WHAT THIS TASK INVOLVES =
In the data below, find the line that contains "index tip: (621, 286)" and the line that contains "middle dip: (69, 128)". Copy both, plus every line between them, exactly.

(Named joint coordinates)
---------------
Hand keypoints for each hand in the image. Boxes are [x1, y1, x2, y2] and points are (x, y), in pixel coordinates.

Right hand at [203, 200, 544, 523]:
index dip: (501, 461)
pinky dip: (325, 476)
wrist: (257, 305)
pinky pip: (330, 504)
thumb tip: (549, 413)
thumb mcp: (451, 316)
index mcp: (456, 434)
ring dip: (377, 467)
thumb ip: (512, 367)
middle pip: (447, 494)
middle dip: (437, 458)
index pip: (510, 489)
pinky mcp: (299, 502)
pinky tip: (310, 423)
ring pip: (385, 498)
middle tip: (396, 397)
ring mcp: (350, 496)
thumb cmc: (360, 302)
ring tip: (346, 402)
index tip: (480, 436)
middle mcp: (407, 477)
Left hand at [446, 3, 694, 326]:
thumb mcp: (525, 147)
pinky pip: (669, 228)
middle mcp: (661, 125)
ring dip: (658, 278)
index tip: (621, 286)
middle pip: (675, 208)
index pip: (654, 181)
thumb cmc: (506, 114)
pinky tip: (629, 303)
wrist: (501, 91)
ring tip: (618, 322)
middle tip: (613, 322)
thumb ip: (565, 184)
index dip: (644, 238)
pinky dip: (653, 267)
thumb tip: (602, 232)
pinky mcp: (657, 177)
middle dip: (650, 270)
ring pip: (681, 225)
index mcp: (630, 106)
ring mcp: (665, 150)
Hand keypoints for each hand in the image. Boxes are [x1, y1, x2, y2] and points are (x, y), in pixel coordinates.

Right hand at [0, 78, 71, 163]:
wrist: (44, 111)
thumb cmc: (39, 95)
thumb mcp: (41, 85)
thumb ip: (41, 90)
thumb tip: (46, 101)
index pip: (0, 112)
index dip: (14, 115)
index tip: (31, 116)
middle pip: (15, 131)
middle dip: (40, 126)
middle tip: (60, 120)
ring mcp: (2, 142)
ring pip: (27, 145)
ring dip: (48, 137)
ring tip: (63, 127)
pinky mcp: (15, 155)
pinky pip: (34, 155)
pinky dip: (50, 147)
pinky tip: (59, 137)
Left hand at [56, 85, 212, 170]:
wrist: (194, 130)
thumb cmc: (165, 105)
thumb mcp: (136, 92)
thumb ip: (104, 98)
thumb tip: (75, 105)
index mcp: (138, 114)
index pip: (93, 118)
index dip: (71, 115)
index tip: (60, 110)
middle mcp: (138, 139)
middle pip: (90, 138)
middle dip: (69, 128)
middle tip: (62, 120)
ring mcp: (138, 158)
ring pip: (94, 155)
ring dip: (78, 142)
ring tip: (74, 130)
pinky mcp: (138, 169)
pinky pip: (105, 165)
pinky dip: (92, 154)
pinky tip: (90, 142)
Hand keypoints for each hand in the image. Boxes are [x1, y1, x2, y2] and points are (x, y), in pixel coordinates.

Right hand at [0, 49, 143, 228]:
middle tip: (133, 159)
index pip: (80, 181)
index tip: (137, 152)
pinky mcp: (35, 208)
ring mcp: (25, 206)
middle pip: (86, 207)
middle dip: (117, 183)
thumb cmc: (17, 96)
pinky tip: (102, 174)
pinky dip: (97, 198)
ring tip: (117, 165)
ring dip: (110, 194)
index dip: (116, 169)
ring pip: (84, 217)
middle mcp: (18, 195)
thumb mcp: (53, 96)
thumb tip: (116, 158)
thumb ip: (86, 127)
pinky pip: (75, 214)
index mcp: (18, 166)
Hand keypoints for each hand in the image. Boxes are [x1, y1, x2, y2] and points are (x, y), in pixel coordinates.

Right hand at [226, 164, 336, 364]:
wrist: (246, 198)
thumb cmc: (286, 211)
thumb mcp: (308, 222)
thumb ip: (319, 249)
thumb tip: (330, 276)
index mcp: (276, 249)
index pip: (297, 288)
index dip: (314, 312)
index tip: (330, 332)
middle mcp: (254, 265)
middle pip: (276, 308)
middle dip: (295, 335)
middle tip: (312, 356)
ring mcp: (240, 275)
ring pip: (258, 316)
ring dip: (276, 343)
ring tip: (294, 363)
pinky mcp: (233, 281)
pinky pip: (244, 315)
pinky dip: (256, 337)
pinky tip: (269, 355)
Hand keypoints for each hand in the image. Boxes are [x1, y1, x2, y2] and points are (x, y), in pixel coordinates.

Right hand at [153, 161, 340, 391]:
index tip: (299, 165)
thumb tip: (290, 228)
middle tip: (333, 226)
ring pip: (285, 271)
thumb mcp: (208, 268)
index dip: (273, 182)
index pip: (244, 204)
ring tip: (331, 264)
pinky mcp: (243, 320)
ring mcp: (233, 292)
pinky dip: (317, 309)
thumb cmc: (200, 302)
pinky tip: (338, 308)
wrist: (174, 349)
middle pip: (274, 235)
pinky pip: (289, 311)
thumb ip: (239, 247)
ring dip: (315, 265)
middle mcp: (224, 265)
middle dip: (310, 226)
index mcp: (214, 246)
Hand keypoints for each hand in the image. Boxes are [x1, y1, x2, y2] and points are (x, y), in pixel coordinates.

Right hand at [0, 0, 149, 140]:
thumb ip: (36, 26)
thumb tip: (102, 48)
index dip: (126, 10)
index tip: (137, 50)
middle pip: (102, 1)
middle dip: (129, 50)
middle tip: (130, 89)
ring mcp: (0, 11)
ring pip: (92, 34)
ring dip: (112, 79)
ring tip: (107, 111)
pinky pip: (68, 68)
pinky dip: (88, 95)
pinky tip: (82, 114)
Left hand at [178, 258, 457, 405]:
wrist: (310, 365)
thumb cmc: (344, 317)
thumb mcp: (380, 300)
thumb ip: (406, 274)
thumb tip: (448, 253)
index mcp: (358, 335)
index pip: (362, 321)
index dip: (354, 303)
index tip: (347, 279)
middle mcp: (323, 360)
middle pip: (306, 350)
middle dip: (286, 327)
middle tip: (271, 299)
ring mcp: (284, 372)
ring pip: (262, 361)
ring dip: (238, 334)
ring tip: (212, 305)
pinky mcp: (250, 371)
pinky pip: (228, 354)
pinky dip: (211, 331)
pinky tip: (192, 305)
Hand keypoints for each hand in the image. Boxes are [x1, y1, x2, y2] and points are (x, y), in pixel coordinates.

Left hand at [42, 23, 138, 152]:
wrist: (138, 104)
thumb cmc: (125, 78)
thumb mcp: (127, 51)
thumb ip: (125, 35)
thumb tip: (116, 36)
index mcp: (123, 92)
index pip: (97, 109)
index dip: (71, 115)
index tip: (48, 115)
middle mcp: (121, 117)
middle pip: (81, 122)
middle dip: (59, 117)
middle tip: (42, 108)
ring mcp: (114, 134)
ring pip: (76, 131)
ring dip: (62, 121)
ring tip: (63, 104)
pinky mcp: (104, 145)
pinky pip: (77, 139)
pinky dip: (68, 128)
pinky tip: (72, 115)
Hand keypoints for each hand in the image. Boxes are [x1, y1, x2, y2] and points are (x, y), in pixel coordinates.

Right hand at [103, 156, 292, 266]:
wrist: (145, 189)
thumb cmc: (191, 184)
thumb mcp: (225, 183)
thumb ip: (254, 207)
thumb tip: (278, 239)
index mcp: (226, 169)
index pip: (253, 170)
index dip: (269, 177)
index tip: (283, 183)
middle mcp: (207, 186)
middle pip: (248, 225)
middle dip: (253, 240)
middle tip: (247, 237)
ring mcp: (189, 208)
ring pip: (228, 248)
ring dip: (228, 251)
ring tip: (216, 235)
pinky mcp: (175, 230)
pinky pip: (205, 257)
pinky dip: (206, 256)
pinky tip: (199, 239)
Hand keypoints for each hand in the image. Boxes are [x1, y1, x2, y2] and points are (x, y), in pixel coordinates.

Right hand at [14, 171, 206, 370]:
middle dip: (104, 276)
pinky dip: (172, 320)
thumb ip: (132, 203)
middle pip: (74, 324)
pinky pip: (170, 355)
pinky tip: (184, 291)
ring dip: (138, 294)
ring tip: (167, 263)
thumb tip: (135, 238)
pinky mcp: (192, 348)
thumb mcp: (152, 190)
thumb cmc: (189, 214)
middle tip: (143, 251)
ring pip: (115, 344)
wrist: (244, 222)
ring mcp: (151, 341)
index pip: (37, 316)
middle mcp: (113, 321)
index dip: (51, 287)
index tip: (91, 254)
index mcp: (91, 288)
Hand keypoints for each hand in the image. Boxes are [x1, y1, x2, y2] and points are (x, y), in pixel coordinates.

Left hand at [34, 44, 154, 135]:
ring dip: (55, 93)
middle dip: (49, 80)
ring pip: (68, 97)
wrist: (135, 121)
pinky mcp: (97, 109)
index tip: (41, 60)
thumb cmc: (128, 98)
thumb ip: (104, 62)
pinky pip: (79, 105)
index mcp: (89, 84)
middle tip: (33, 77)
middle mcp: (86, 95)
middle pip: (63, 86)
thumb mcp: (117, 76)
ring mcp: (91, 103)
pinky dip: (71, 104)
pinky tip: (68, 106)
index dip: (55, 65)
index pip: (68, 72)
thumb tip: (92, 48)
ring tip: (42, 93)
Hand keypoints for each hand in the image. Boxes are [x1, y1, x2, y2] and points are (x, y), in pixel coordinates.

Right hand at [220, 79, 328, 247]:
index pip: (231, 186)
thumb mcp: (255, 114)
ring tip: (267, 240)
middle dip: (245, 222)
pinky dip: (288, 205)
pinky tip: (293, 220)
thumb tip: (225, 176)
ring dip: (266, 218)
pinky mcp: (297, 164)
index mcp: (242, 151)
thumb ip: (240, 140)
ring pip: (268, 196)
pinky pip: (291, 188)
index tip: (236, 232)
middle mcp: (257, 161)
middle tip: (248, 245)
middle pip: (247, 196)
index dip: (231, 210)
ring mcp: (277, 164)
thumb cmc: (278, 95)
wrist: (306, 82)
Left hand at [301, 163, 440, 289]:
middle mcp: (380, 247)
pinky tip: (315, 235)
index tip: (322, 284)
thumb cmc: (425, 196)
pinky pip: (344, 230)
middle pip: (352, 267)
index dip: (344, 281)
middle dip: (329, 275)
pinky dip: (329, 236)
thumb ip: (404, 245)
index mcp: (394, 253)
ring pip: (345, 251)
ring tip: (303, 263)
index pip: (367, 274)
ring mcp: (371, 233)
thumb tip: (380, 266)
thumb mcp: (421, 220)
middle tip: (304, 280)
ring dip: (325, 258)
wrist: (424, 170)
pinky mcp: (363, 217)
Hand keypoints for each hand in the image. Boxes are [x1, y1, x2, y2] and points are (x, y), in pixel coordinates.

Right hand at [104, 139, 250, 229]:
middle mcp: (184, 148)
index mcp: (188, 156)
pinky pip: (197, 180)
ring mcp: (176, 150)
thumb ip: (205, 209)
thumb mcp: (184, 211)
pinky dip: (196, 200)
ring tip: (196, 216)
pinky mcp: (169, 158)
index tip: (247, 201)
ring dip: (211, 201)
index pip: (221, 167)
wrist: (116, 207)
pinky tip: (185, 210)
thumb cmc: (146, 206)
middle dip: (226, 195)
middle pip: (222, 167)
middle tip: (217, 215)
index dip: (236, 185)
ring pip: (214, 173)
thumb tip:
---------------
RESPONSE =
index tip: (621, 286)
middle pip: (675, 208)
index pip: (654, 181)
thumb cmc: (506, 114)
pinky tip: (629, 303)
wrist: (501, 91)
ring tip: (618, 322)
middle tip: (613, 322)
thumb ip: (565, 184)
index dip: (644, 238)
pinky dip: (653, 267)
thumb tip: (602, 232)
pinky mcp: (657, 177)
middle dip: (650, 270)
ring pip: (681, 225)
index mcp: (630, 106)
ring mcp: (665, 150)
Hand keypoints for each hand in the image. Boxes are [x1, y1, x2, y2] and points are (x, y), in pixel coordinates.

Right hand at [0, 78, 71, 163]:
wrist: (44, 111)
thumb cmc: (39, 95)
thumb mcp: (41, 85)
thumb ip: (41, 90)
thumb tip: (46, 101)
index pip: (0, 112)
index dip: (14, 115)
index tip: (31, 116)
middle pip: (15, 131)
middle dip: (40, 126)
middle tip: (60, 120)
ring mcp: (2, 142)
ring pip: (27, 145)
ring dip: (48, 137)
ring tip: (63, 127)
pinky mcp: (15, 155)
pinky pip: (34, 155)
pinky dip: (50, 147)
pinky tip: (59, 137)
Left hand at [56, 85, 212, 170]:
wrist: (194, 130)
thumb cmc: (165, 105)
thumb mcp: (136, 92)
thumb ip: (104, 98)
thumb tip: (75, 105)
index mcp: (138, 114)
index pip: (93, 118)
index dip: (71, 115)
index tip: (60, 110)
middle mcp: (138, 139)
middle pip: (90, 138)
middle dip: (69, 128)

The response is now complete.